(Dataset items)

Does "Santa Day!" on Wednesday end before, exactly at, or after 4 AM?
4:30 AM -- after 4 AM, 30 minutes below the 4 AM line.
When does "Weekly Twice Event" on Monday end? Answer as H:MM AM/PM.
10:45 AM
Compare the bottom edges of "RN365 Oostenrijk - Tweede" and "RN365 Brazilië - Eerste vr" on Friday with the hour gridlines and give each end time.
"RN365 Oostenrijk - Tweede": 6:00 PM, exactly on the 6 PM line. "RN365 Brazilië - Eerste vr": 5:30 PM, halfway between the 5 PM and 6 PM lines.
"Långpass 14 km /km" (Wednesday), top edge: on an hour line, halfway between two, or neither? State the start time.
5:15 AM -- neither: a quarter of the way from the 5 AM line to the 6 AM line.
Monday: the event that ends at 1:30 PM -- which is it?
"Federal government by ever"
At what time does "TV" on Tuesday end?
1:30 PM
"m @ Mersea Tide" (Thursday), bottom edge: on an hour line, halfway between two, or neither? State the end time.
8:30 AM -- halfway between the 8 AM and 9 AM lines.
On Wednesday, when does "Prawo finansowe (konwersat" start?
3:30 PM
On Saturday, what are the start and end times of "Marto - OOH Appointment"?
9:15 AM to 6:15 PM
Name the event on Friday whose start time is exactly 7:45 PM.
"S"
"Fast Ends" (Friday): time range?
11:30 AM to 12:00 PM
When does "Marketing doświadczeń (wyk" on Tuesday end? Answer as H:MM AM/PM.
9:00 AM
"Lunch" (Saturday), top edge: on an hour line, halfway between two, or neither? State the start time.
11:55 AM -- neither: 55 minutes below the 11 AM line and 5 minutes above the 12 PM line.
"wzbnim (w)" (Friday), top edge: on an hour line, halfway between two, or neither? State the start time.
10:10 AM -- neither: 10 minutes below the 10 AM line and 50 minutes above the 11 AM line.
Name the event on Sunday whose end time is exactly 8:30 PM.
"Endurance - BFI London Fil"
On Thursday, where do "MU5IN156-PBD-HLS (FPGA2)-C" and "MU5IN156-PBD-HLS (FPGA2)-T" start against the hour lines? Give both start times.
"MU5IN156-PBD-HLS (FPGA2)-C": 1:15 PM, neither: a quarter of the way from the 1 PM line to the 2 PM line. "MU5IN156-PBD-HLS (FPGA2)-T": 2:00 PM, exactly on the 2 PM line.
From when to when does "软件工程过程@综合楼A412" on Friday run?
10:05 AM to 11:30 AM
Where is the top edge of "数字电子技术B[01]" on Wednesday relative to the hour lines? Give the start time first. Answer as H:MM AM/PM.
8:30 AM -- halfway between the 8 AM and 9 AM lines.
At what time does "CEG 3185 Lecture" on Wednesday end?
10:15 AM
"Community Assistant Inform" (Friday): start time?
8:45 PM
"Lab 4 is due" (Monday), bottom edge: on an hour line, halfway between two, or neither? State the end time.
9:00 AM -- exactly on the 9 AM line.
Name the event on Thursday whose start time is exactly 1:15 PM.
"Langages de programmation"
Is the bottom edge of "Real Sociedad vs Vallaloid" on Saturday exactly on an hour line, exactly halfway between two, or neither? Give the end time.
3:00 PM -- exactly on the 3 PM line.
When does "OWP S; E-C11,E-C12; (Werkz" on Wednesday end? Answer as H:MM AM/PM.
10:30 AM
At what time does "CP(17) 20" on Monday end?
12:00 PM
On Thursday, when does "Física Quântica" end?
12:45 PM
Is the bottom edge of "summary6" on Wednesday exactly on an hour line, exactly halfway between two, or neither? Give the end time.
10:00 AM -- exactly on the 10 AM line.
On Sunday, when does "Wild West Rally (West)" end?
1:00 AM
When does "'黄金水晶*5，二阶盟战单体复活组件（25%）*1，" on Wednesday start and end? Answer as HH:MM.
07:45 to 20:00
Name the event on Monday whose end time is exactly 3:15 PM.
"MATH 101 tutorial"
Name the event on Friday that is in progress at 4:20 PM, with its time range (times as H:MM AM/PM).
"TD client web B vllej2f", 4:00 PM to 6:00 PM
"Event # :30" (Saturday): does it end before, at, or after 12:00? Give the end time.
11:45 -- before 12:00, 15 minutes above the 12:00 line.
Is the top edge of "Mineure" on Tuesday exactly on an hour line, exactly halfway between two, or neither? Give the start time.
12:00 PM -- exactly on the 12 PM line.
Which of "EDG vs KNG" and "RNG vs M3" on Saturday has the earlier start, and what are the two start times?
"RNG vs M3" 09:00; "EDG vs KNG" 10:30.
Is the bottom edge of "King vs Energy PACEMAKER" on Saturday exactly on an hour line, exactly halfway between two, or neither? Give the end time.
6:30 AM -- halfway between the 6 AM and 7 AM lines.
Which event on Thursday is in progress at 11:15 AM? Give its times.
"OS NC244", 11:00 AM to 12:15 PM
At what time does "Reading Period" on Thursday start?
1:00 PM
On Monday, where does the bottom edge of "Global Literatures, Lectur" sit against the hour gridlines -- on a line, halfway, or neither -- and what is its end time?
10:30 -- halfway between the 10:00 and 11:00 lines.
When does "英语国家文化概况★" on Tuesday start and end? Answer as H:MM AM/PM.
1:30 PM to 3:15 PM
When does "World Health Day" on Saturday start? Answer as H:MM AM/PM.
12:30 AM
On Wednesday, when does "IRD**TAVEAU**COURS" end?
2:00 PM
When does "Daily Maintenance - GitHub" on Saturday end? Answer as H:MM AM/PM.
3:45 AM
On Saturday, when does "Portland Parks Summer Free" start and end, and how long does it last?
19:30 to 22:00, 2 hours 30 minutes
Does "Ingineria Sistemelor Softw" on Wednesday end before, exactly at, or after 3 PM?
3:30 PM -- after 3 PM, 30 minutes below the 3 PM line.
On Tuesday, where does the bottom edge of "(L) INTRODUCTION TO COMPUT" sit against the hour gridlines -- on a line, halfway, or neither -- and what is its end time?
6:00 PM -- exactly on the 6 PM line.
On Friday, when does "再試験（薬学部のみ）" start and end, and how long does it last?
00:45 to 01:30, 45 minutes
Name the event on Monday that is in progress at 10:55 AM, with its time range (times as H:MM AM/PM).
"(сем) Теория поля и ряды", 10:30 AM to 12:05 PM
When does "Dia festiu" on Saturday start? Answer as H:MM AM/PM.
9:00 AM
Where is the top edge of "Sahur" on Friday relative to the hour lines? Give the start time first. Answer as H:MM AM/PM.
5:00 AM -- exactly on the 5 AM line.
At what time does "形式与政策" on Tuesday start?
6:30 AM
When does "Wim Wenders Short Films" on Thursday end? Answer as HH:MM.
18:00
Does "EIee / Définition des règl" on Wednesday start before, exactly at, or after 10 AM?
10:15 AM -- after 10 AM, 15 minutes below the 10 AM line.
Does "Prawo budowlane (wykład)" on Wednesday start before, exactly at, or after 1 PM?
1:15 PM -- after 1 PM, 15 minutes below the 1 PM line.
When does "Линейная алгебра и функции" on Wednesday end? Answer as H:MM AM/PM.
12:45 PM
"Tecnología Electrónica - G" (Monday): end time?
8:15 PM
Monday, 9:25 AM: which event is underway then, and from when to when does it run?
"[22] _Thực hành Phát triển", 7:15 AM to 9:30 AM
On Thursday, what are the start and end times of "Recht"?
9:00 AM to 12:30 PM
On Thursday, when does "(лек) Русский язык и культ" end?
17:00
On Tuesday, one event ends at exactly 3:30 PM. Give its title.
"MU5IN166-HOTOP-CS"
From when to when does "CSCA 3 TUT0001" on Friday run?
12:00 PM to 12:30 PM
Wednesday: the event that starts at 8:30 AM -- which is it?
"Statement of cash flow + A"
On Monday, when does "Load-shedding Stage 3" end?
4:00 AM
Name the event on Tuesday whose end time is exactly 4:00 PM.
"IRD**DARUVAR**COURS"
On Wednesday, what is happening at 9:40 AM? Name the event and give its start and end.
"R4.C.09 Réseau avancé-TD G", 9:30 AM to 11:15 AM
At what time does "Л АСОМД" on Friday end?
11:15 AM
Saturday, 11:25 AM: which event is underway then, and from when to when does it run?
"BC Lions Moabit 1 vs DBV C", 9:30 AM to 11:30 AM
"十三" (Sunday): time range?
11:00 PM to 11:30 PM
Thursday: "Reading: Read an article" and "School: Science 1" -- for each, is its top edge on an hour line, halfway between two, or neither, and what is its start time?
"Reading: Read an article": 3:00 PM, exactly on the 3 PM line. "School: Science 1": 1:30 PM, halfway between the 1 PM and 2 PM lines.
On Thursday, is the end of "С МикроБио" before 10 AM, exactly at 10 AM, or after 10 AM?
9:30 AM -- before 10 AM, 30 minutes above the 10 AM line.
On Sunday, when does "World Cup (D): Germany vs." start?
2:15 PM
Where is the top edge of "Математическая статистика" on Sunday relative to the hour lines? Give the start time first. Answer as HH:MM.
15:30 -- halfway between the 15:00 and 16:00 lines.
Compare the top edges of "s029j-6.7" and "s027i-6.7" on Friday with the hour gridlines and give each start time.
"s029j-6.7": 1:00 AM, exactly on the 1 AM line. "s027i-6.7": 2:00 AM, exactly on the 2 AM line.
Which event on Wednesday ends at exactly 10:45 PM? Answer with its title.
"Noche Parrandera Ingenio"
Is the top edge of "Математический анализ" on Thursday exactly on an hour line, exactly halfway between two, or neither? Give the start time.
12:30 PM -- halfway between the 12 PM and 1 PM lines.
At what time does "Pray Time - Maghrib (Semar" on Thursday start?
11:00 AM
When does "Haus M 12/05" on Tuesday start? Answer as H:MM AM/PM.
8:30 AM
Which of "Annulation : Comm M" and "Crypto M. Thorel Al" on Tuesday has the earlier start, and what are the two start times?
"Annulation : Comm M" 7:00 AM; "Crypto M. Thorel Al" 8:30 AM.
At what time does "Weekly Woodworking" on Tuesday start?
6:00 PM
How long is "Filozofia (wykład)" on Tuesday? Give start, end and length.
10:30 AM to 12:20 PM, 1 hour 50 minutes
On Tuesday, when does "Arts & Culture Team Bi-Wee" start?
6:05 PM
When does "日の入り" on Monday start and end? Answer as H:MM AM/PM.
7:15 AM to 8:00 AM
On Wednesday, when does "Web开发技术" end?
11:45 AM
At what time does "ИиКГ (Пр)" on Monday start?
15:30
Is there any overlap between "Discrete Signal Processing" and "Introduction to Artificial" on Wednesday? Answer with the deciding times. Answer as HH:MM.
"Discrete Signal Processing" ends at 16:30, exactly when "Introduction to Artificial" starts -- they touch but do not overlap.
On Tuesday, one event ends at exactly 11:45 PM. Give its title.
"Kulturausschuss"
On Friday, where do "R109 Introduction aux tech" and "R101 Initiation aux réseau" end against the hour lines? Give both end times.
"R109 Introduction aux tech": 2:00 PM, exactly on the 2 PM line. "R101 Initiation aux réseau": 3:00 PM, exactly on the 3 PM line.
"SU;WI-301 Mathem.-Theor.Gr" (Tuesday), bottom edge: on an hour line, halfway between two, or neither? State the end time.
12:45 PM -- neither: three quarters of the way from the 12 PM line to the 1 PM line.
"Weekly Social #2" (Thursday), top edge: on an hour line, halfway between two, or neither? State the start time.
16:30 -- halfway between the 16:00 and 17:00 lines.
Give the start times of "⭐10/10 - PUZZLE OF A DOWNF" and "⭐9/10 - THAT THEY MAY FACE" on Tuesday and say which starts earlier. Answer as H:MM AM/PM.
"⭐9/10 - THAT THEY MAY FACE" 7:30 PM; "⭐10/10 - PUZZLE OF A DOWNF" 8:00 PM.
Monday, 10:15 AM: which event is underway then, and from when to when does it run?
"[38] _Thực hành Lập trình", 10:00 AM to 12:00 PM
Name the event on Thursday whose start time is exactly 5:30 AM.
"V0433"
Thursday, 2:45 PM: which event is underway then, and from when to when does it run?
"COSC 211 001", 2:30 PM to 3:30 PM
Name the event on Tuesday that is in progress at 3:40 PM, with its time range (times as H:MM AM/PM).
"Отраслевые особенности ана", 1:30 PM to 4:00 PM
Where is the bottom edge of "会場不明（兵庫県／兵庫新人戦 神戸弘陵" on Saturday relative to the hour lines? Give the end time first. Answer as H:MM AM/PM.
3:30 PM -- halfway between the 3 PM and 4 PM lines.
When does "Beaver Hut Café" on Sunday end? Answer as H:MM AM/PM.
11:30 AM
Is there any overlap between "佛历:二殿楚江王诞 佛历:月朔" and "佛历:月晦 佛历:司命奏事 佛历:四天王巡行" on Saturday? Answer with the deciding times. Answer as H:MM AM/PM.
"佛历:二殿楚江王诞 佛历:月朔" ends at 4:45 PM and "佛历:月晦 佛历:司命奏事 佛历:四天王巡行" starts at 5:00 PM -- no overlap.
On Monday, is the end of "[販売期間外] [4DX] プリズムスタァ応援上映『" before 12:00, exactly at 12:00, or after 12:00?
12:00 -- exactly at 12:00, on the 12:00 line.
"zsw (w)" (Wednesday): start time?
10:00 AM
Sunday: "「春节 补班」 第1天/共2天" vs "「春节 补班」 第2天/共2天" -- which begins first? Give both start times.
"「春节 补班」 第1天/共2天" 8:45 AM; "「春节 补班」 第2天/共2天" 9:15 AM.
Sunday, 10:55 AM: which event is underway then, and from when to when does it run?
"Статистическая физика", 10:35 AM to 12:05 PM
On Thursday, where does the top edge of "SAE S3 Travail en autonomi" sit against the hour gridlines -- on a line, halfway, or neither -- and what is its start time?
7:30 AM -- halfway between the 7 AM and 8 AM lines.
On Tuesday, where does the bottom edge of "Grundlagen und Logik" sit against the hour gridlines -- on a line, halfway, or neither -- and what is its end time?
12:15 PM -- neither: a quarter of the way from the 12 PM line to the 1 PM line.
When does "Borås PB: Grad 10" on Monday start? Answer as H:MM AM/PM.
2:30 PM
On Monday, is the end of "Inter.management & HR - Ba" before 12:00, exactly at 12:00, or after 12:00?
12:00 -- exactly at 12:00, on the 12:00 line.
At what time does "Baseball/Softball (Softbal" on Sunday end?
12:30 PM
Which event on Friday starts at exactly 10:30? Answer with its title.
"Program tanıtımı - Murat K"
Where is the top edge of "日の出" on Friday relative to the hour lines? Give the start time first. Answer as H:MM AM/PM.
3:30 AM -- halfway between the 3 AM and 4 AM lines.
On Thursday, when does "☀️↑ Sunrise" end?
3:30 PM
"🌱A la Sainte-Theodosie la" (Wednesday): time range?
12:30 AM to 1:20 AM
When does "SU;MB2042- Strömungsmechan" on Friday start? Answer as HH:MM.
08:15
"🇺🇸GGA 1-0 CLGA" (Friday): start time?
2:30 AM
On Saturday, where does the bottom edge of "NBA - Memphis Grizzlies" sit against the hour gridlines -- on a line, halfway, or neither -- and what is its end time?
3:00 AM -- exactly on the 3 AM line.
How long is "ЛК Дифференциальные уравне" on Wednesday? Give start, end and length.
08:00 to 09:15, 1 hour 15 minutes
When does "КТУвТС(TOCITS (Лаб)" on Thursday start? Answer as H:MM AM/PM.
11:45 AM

What needs to be done: Gather every line of the rows above that contains the word "article". Case counts.

Solution:
Thursday: "Reading: Read an article" and "School: Science 1" -- for each, is its top edge on an hour line, halfway between two, or neither, and what is its start time?
"Reading: Read an article": 3:00 PM, exactly on the 3 PM line. "School: Science 1": 1:30 PM, halfway between the 1 PM and 2 PM lines.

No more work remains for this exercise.